Chère lectrice, cher lecteur,

Le Social Freezing comme « Tupperware » du nouveau siècle ? La médecine moderne de la procréation permet à une femme de congeler ses propres ovules de façon à ce qu'ils puissent être utilisés pour une fécondation à une date ultérieure (voir également Bianka S. Dörr / Margot Michel, Präimplantationsdiagnostik, in : Jusletter 17 août 2009). De par cette technique de conservation appelée Social Freezing, peut-on toutefois parler par principe d'un gain d'autonomie et ainsi d'une valeur ajoutée sociale ? Christian Peter se penche sur cette question ainsi que d'autres et craint le risque d'une certaine instrumentalisation de la femme et de ses projets de vie.

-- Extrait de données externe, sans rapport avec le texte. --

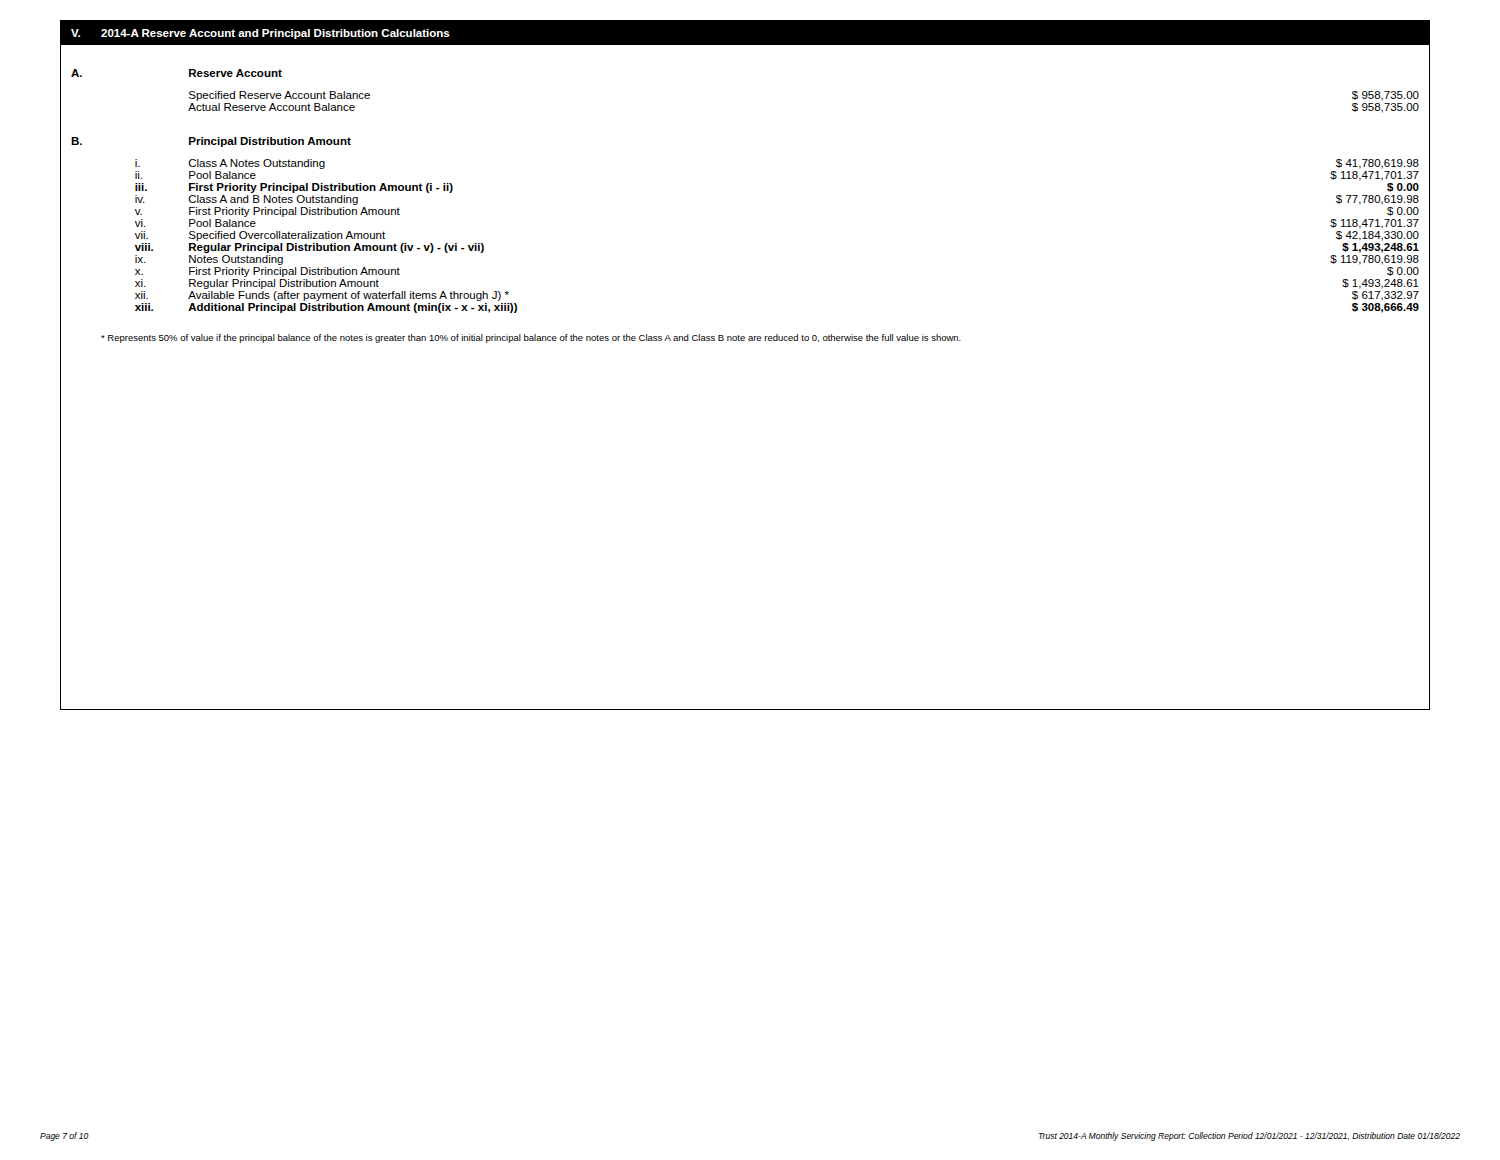V.
2014-A Reserve Account and Principal Distribution Calculations
| A. | | Reserve Account | |
| | | Specified Reserve Account Balance | $ 958,735.00 |
| | | Actual Reserve Account Balance | $ 958,735.00 |
| B. | | Principal Distribution Amount | |
| | i. | Class A Notes Outstanding | $ 41,780,619.98 |
| | ii. | Pool Balance | $ 118,471,701.37 |
| | iii. | First Priority Principal Distribution Amount (i - ii) | $ 0.00 |
| | iv. | Class A and B Notes Outstanding | $ 77,780,619.98 |
| | v. | First Priority Principal Distribution Amount | $ 0.00 |
| | vi. | Pool Balance | $ 118,471,701.37 |
| | vii. | Specified Overcollateralization Amount | $ 42,184,330.00 |
| | viii. | Regular Principal Distribution Amount (iv - v) - (vi - vii) | $ 1,493,248.61 |
| | ix. | Notes Outstanding | $ 119,780,619.98 |
| | x. | First Priority Principal Distribution Amount | $ 0.00 |
| | xi. | Regular Principal Distribution Amount | $ 1,493,248.61 |
| | xii. | Available Funds (after payment of waterfall items A through J) * | $ 617,332.97 |
| | xiii. | Additional Principal Distribution Amount (min(ix - x - xi, xiii)) | $ 308,666.49 |
* Represents 50% of value if the principal balance of the notes is greater than 10% of initial principal balance of the notes or the Class A and Class B note are reduced to 0, otherwise the full value is shown.
Page 7 of 10
Trust 2014-A Monthly Servicing Report: Collection Period 12/01/2021 - 12/31/2021, Distribution Date 01/18/2022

L'influence des particuliers lors de campagnes de votation est-elle limitée ? Une propagande illicite du point de vue pénal constitue-t-elle déjà une influence inadmissible lors de la campagne de votation ? Markus Schefer et Lukas Schaub donnent une réplique à la contribution de Denise Buser (Gibt es Grenzen der Einflussnahme Privater in Abstimmungskampagnen?, in : Jusletter 18 mai 2015). L'essentiel de leur contribution porte toutefois sur l'image de l'électeur – dans le contexte des droits fondamentaux en matière de communication ainsi que de la pratique en vigueur du Tribunal fédéral – dans le système actuel de démocratie directe.

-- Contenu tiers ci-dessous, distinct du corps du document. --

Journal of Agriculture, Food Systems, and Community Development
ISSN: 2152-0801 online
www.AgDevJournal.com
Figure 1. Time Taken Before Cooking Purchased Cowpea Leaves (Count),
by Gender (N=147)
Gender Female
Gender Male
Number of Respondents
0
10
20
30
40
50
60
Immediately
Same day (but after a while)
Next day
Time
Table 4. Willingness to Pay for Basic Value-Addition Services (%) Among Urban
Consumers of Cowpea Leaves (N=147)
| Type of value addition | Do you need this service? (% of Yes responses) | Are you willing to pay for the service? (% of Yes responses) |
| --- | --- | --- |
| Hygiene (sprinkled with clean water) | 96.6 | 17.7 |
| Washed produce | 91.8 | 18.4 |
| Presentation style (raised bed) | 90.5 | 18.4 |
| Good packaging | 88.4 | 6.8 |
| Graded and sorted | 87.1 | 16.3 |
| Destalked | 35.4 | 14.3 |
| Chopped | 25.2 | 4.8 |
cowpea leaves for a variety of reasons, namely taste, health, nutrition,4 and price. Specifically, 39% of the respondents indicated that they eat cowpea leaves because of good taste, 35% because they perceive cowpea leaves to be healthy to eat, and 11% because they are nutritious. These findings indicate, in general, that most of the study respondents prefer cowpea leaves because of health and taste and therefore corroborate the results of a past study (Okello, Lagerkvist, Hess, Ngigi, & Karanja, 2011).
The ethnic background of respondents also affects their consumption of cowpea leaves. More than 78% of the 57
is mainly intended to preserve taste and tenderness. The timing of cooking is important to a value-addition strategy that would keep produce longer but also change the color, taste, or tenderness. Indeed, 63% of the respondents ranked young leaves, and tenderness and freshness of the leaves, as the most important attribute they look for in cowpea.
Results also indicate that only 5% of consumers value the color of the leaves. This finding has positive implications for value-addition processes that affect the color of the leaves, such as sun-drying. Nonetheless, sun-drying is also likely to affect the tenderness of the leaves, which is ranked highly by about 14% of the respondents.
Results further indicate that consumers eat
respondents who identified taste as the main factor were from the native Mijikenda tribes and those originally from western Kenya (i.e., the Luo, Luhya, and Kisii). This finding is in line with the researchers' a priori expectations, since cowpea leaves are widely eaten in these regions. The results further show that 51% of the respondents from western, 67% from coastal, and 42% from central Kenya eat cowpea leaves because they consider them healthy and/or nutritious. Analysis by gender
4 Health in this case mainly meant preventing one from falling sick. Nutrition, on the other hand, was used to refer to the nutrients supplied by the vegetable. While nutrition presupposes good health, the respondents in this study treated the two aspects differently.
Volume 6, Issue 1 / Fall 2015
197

Il y a un peu plus d'un an, le peuple et les cantons ont approuvé l'« Initiative contre l'immigration de masse ». L'art. 121a Cst. – inscrit suite à cette initiative dans la Constitution –, doit en vertu de l'art. 121a al. 5 Cst., être mis en œuvre par voie de loi. Astrid Epiney présente, dans le contexte de l'Accord sur la libre circulation des personnes entre la Suisse et l'UE, dans quelle mesure certains facteurs pourraient plaider en faveur d'une « impossibilité » de mettre en œuvre l'art. 121a Cst. (voir également Astrid Epiney,  Zur rechtlichen Tragweite der Art. 121 a, Art. 197 Ziff. 9 BV, in : Jusletter 2 juin 2014).

Herbert Wohlmann se penche sur des infractions aux principes du droit fédéral en matière de droit de procédure pénale, commises dans le cadre de procédures de sanction dans le droit des cartels. Il critique le fait qu'avec la révision de la loi sur les cartels et l'introduction de sanctions pénales, les principes du droit de procédure suisse régissant le droit pénal n'aient pas également été retenus. Les poursuites pour violation de la législation sur les cartels sont importantes. Des principes de l'Etat de droit en matière pénale, dont l'histoire a commencé il y a 800 ans dans la Magna Carta, devraient cependant rester une priorité.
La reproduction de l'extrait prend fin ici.